IRB chairman Bernard Lapasset said Hobbs' contribution to rugby was "exceptional", and extended his condolences to his family and friends on behalf of the IRB.
"Among numerous highlights, he provided the vision, passion and leadership that secured New Zealand the right to host RWC 2011 and as chairman of RNZ 2011 those qualities laid the foundations for a hugely successful tournament of which New Zealanders and the global Rugby family can be proud."
Chris Moller was the chief executive of the NZRU during Hobbs' tenure as chairman.
The pair worked closely together and Moller was devastated by Hobbs' death.
"It's terribly sad for him, for his family and for rugby in this country frankly," he said.
"He was a great statesman of New Zealand rugby.

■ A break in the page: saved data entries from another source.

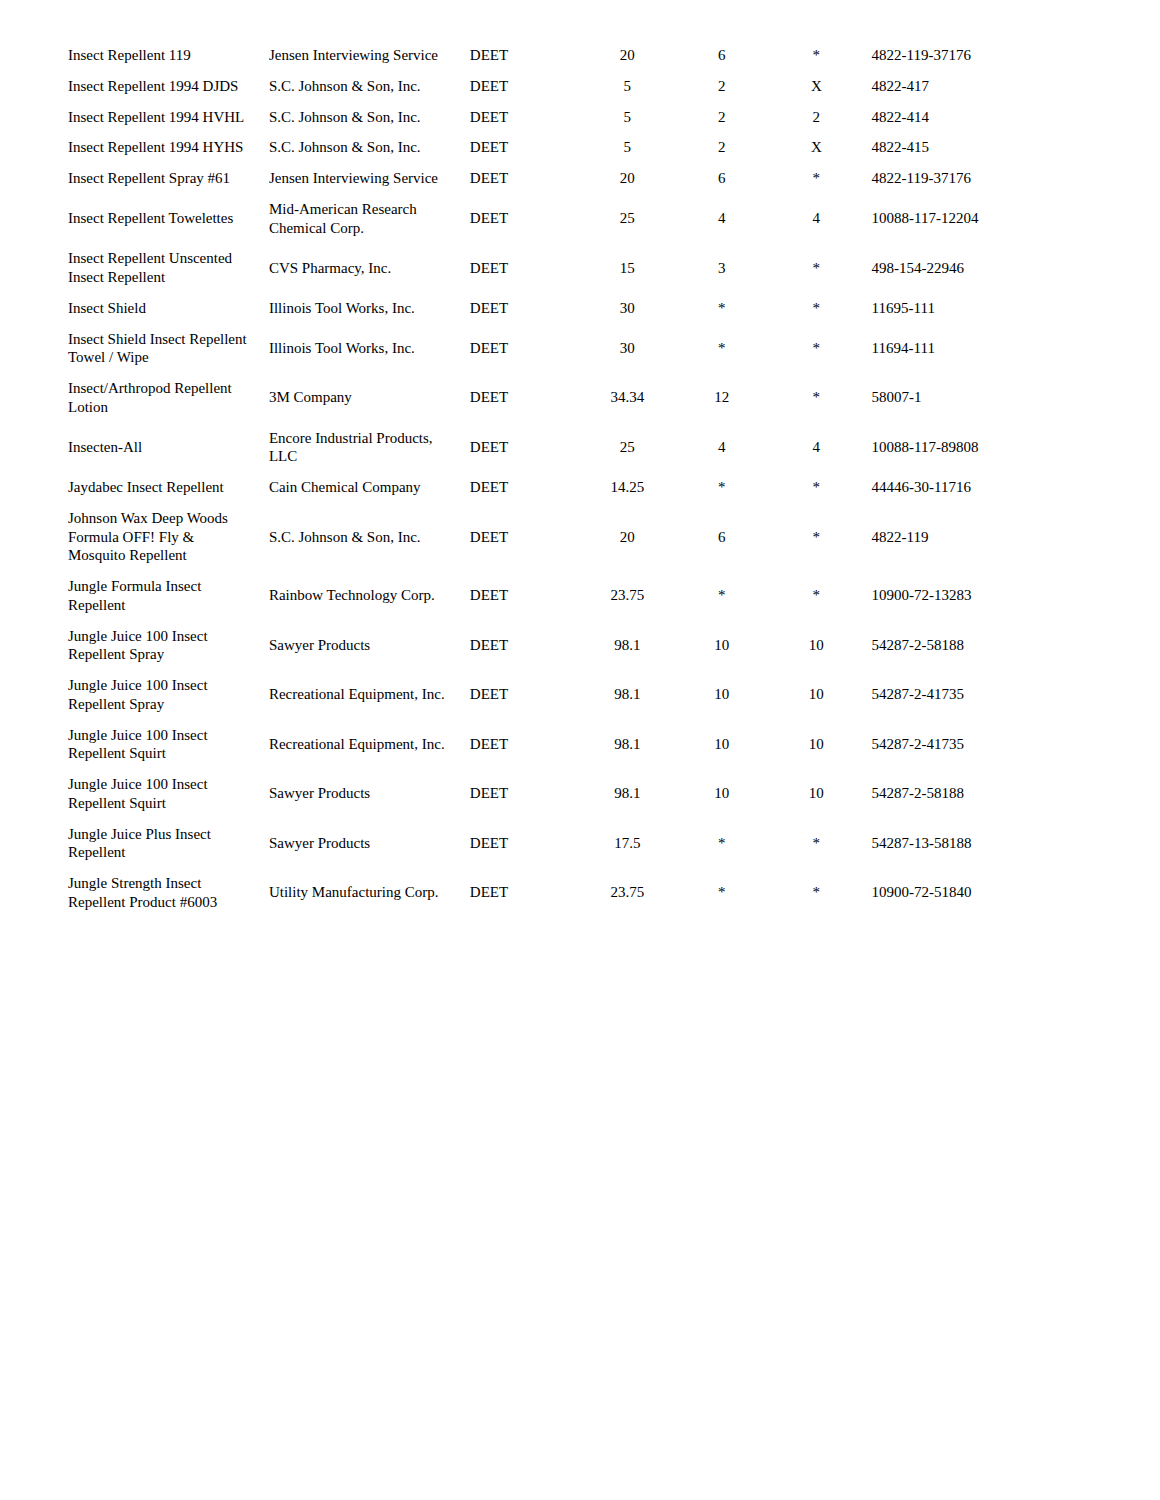| Insect Repellent 119 | Jensen Interviewing Service | DEET | 20 | 6 | * | 4822-119-37176 |
| Insect Repellent 1994 DJDS | S.C. Johnson & Son, Inc. | DEET | 5 | 2 | X | 4822-417 |
| Insect Repellent 1994 HVHL | S.C. Johnson & Son, Inc. | DEET | 5 | 2 | 2 | 4822-414 |
| Insect Repellent 1994 HYHS | S.C. Johnson & Son, Inc. | DEET | 5 | 2 | X | 4822-415 |
| Insect Repellent Spray #61 | Jensen Interviewing Service | DEET | 20 | 6 | * | 4822-119-37176 |
| Insect Repellent Towelettes | Mid-American Research Chemical Corp. | DEET | 25 | 4 | 4 | 10088-117-12204 |
| Insect Repellent Unscented Insect Repellent | CVS Pharmacy, Inc. | DEET | 15 | 3 | * | 498-154-22946 |
| Insect Shield | Illinois Tool Works, Inc. | DEET | 30 | * | * | 11695-111 |
| Insect Shield Insect Repellent Towel / Wipe | Illinois Tool Works, Inc. | DEET | 30 | * | * | 11694-111 |
| Insect/Arthropod Repellent Lotion | 3M Company | DEET | 34.34 | 12 | * | 58007-1 |
| Insecten-All | Encore Industrial Products, LLC | DEET | 25 | 4 | 4 | 10088-117-89808 |
| Jaydabec Insect Repellent | Cain Chemical Company | DEET | 14.25 | * | * | 44446-30-11716 |
| Johnson Wax Deep Woods Formula OFF! Fly & Mosquito Repellent | S.C. Johnson & Son, Inc. | DEET | 20 | 6 | * | 4822-119 |
| Jungle Formula Insect Repellent | Rainbow Technology Corp. | DEET | 23.75 | * | * | 10900-72-13283 |
| Jungle Juice 100 Insect Repellent Spray | Sawyer Products | DEET | 98.1 | 10 | 10 | 54287-2-58188 |
| Jungle Juice 100 Insect Repellent Spray | Recreational Equipment, Inc. | DEET | 98.1 | 10 | 10 | 54287-2-41735 |
| Jungle Juice 100 Insect Repellent Squirt | Recreational Equipment, Inc. | DEET | 98.1 | 10 | 10 | 54287-2-41735 |
| Jungle Juice 100 Insect Repellent Squirt | Sawyer Products | DEET | 98.1 | 10 | 10 | 54287-2-58188 |
| Jungle Juice Plus Insect Repellent | Sawyer Products | DEET | 17.5 | * | * | 54287-13-58188 |
| Jungle Strength Insect Repellent Product #6003 | Utility Manufacturing Corp. | DEET | 23.75 | * | * | 10900-72-51840 |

He was an All Black captain, which there aren't many of."
He said Hobbs stepped in when the union was in crisis after losing the sub-hosting rights to the 2003 Rugby World Cup, and then had the chore of securing last year's tournament for New Zealand.
"I am so delighted that Jock was here for the whole of that."
Former All Blacks Craig Innes, Filo Tiatia and Pita Alatini, via Twitter, spoke of their sadness at Hobbs' death.
All Blacks Jerome Kaino, Liam Messam, Zac Guildford and Corey Jane also posted condolences.
The Wallabies paid tribute, saying: "On behalf of Australian Rugby, we send our condolences to the family of Jock Hobbs following his passing this afternoon."